Leetcode 209. Minimum Size Subarray Sum
@(Algo Probs)[LeetCode, Algorithm, Two Pointers]
Given an array of n positive integers and a positive integer s, find the minimal length of a contiguous subarray of which the sum ≥ s. If there isn’t one, return 0 instead.

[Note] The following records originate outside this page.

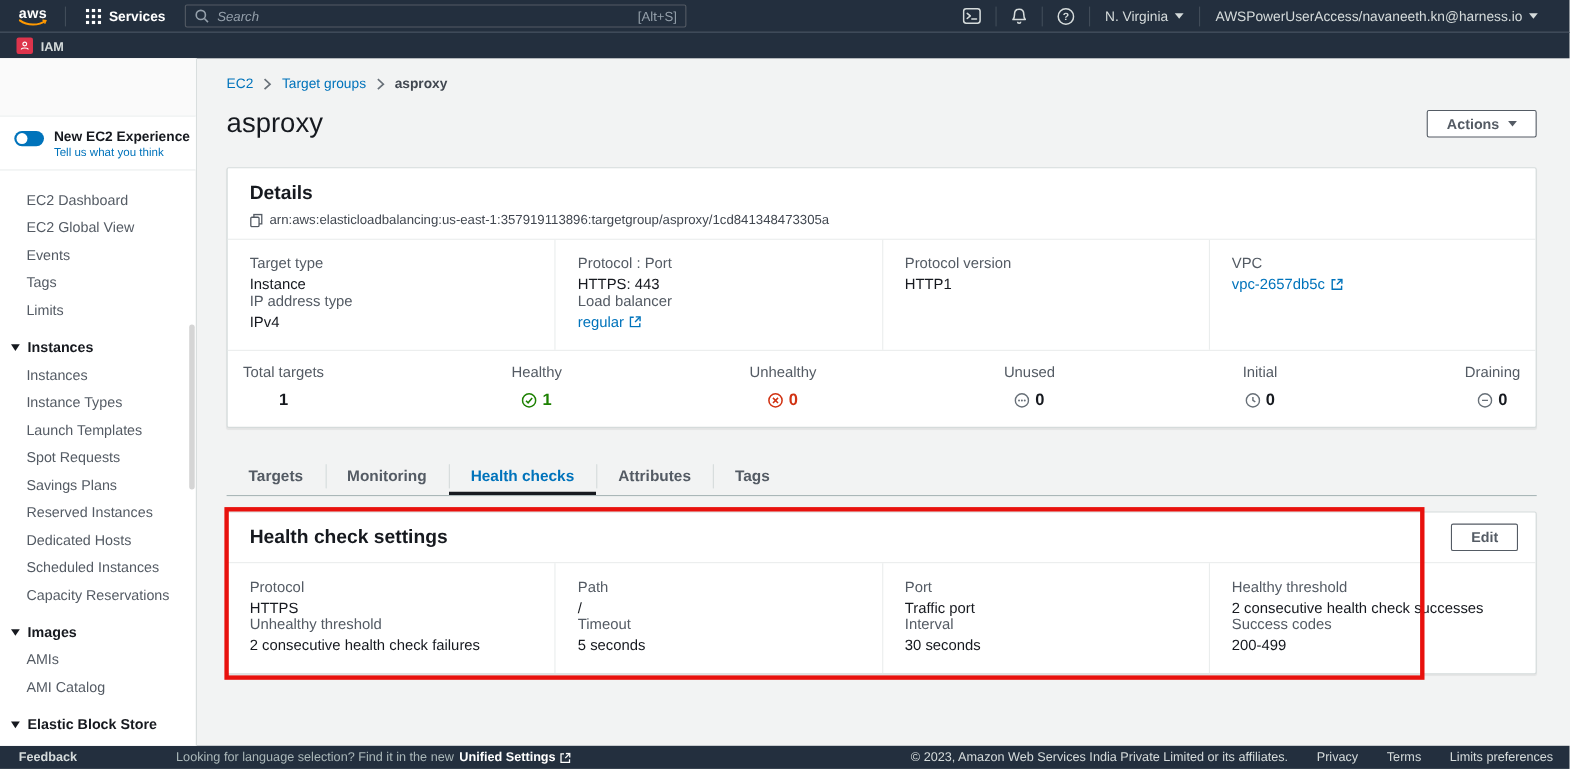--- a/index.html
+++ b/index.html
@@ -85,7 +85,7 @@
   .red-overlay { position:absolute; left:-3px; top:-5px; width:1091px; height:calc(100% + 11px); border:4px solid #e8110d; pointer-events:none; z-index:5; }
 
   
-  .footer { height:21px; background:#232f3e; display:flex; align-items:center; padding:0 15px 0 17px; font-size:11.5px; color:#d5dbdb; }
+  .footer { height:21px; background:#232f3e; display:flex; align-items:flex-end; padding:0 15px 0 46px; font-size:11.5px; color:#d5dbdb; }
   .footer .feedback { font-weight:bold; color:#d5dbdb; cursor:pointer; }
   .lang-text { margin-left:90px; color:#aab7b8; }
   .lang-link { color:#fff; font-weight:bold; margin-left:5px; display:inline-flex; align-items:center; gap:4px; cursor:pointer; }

For example, given the array [2,3,1,2,4,3] and s = 7, the subarray [4,3] has the minimal length under the problem constraint.
Solution
In this approach, every subarray whose cummulative sum is greater than or equals to s
will be checked. Although there are nested loop, the whole algorithm is in O(n) time.
该方法在O(n)时间内对所有和大于s
的子串进行了遍历。注:尽管有嵌套的循环,但是任然是O(n)时间复杂度,因为内层的循环while(sum >= s)
执行的总次数不会超过size
次。
class Solution {
public:
int minSubArrayLen(int s, vector<int>& nums)
{
int size = nums.size();
int head = 0, sum = 0, ret = size + 1;
for(int i = 0; i < size; i++)
{
sum += nums[i];
while(sum >= s)
{
ret = min(ret, i - head + 1);
sum -= nums[head++];
}
}
return (ret == size + 1 ? 0 : ret);
}
};